Third baseman Evan Longoria insists he is more frustrated than anyone else over the uncertainty of his return to the Rays from a left hamstring injury that won't quite heal. Even worse when he sees some of the reaction to his extended absence.
"It's been, mentally, really, really tough to go through," he said. "It's tough to look at my Twitter every day and see people say that I'm not the kind of competitor, the kind of player that they thought. So that (stinks)."
But as Longoria works on strengthening the tricky hamstring — and pondering the intriguing possibility, since fielding seems to be the biggest issue, of returning as a DH — an entire organization waits, its future somewhat in the balance.
"Believe me," he said, "I feel the weight of that."
With the July 31 deadline for nonwaiver trades looming, executive vice president Andrew Friedman candidly acknowledges, "getting some clarity on the situation with Evan will help us determining kind of which way to go."
Obviously, having Longoria back in the lineup soon is their best solution: They were 15-8 and averaging 4.61 runs a game with him, and are 30-34 and averaging 4.03 without (through Friday).
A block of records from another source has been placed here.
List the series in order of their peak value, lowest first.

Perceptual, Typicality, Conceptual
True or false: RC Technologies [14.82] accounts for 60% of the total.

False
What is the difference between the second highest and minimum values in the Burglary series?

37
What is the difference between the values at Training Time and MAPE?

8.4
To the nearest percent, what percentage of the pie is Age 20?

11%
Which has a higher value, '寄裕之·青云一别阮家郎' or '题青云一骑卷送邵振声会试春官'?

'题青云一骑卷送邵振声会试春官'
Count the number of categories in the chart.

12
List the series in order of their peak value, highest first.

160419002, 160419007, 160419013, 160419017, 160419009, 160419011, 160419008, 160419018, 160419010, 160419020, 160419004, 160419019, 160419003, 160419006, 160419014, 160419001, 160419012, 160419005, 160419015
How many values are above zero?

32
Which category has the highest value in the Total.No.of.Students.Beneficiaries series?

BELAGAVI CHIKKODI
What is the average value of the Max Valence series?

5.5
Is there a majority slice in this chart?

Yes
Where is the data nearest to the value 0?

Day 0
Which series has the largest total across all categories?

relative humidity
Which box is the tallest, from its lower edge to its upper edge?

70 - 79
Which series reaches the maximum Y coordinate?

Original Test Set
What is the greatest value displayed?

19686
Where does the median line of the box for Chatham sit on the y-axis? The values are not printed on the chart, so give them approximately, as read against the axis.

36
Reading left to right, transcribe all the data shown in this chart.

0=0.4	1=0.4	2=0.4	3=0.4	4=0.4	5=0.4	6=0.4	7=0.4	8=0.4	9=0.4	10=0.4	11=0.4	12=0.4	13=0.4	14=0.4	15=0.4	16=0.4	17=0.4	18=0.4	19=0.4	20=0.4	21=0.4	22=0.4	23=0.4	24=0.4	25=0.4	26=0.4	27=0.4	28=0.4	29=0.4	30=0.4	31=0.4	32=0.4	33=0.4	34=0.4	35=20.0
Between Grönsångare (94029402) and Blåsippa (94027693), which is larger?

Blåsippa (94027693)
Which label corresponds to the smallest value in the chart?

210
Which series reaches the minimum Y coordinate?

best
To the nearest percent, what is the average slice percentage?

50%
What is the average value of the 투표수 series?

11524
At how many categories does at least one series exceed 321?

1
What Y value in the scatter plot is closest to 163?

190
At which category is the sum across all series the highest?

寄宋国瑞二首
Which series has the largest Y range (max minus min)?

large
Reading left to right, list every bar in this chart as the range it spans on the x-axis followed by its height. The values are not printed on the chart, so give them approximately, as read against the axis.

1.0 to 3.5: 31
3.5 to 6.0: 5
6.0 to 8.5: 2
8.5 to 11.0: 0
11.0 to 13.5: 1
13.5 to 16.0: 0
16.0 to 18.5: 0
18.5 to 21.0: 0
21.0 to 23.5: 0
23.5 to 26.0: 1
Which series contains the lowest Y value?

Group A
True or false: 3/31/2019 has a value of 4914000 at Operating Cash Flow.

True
Plus, they were held to one or no runs only once with him (and won that game), and nine times in the 64 without.
If they feel he won't be back soon, the options aren't as appealing.
Weigh how much to invest in finding an upgraded replacement, be it another castoff (following Drew Sutton and Brooks Conrad), a player with future value with either options or positional flexibility, or (least likely) a frontliner as a two-month rental.
Or give up on this season and look to the future, trading away potential free agents such as Carlos Peña, Luke Scott, B.J. Upton, Jeff Keppinger, Jose Molina, Joel Peralta and others.
How Longoria feels over the next weeks will have a lot to do with how the Rays are feeling in September, and October.